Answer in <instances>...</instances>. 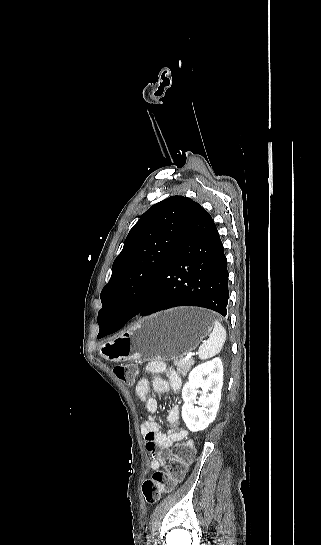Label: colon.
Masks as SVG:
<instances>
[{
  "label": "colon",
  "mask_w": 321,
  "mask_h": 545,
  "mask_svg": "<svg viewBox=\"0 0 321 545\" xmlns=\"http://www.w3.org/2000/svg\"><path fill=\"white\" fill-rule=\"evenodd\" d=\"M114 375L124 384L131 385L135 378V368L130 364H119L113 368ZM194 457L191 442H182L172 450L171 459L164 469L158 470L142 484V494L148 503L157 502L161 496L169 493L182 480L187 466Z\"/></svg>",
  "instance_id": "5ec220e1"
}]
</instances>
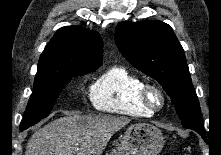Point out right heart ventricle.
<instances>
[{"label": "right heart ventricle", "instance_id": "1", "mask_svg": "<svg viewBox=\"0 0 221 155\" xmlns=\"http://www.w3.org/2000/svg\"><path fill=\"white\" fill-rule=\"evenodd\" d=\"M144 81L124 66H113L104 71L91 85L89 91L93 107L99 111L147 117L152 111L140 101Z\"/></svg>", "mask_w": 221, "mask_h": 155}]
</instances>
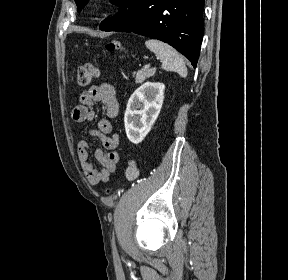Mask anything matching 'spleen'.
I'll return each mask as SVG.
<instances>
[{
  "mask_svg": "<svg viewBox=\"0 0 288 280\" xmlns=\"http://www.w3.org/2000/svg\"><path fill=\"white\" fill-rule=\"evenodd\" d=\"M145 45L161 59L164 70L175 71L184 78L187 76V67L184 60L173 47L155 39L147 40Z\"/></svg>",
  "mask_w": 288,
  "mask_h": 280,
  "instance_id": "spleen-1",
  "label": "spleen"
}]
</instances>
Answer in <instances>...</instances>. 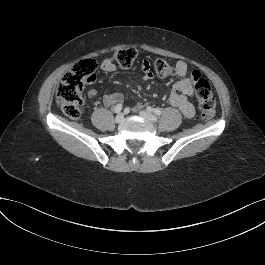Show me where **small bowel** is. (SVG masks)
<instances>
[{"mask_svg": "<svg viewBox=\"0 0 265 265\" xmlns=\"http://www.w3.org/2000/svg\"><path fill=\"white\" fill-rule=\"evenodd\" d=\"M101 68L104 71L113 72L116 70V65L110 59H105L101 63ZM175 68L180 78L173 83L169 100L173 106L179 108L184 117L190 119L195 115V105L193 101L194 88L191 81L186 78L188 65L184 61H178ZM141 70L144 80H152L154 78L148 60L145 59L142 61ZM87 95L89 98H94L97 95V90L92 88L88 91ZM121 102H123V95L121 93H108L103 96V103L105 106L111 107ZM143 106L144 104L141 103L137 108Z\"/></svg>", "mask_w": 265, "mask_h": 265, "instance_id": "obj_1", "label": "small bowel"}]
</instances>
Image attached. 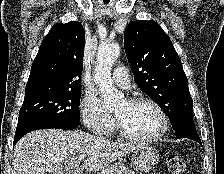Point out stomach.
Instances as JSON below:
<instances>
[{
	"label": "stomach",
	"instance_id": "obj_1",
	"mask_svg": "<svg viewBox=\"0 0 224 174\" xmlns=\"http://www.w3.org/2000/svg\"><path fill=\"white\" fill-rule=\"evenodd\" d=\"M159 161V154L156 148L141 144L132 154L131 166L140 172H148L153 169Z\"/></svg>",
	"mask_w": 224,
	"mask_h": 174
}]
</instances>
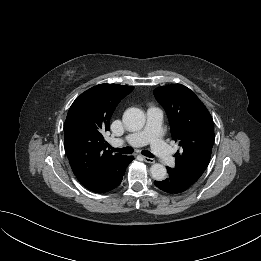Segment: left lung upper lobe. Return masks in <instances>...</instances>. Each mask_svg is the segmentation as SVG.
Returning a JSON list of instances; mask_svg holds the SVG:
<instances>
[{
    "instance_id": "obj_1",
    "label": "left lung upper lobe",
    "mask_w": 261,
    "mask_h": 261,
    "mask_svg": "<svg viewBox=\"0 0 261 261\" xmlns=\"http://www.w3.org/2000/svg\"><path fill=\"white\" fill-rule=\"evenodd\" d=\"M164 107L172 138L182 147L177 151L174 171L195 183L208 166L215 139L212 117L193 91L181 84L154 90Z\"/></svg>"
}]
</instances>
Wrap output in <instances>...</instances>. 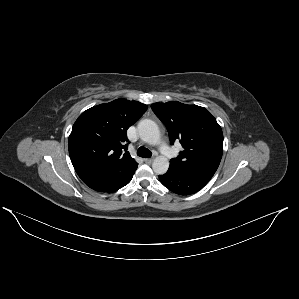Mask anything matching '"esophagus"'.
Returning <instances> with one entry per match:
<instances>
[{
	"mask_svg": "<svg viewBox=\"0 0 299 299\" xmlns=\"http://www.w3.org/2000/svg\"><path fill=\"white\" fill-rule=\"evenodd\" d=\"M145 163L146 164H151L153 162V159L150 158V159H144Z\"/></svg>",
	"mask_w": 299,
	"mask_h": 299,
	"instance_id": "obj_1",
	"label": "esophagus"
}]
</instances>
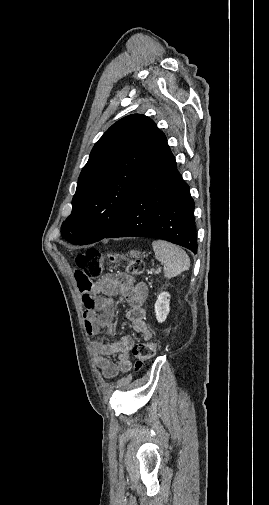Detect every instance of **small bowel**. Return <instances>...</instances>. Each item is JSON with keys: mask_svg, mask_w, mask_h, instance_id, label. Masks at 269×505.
****************************************
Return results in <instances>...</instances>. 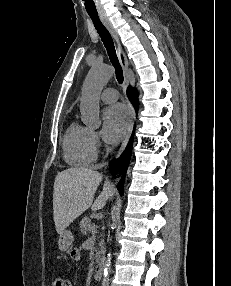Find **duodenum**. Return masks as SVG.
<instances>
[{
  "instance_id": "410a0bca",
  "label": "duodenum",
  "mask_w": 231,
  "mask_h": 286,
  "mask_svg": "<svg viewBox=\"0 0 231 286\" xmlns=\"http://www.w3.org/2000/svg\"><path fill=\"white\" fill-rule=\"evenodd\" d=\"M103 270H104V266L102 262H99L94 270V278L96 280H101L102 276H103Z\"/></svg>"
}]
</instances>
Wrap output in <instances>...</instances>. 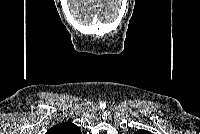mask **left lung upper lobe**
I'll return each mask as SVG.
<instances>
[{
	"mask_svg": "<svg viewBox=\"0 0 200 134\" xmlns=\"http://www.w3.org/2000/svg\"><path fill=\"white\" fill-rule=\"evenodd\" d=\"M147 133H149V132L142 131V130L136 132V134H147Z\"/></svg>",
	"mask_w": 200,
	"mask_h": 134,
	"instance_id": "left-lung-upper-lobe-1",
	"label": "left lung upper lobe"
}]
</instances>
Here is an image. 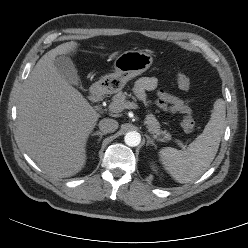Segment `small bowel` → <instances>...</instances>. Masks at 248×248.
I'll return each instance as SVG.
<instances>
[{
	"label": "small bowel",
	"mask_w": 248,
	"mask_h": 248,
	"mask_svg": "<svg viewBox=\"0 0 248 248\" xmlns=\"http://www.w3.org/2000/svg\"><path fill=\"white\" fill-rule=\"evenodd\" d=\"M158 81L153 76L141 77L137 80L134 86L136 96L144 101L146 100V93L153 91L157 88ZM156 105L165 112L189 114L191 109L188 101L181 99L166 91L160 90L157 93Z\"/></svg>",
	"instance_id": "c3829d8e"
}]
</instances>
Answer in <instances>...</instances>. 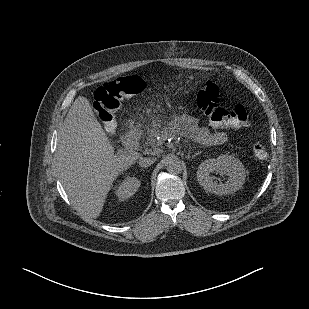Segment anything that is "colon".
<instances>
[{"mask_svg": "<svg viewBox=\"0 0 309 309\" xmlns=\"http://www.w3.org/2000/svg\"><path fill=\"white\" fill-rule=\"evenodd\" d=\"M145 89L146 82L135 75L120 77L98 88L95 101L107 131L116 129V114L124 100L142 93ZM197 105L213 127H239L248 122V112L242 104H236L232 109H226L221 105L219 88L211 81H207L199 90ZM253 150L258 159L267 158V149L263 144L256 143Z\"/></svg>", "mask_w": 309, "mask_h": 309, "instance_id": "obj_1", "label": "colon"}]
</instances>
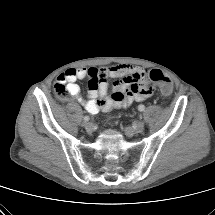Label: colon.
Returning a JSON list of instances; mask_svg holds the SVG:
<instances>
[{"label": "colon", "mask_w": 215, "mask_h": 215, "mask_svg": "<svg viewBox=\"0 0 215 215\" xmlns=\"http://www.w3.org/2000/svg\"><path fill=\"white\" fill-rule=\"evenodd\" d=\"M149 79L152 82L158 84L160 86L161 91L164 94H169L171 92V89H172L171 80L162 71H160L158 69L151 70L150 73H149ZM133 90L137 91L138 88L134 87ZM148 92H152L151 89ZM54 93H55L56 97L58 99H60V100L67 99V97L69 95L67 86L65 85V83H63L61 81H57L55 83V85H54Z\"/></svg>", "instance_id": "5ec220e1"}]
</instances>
****************************************
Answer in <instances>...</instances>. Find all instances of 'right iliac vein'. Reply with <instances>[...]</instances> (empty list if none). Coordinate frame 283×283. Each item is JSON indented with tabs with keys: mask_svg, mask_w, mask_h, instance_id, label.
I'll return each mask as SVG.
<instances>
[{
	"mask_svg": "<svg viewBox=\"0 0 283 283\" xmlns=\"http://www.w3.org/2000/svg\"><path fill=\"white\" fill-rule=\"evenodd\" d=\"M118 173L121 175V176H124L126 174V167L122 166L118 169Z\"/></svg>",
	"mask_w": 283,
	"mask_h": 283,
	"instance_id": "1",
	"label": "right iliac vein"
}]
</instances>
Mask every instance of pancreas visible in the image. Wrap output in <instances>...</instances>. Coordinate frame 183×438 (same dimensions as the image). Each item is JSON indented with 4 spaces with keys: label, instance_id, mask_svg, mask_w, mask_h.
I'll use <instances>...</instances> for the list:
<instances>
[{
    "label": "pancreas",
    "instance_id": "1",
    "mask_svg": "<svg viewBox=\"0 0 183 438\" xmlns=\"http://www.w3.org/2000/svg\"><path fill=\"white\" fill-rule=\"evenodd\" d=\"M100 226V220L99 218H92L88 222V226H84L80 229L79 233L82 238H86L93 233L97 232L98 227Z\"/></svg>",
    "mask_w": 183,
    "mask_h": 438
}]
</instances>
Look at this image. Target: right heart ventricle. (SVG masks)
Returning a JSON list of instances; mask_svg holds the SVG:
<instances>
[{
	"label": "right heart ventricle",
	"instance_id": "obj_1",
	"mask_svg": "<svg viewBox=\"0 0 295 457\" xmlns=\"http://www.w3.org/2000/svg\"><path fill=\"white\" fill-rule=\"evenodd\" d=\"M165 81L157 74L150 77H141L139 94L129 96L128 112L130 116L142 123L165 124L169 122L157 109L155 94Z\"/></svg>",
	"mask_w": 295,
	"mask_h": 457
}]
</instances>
****************************************
EXERCISE → Pull out each line of the listing above that contains the string "pancreas", matching case exactly.

COMPLETE OUTPUT →
Mask every instance of pancreas visible in the image. Wrap output in <instances>...</instances>. Coordinate frame 183×438 (same dimensions as the image). Each item is JSON indented with 4 spaces with keys: label, instance_id, mask_svg, mask_w, mask_h.
    "label": "pancreas",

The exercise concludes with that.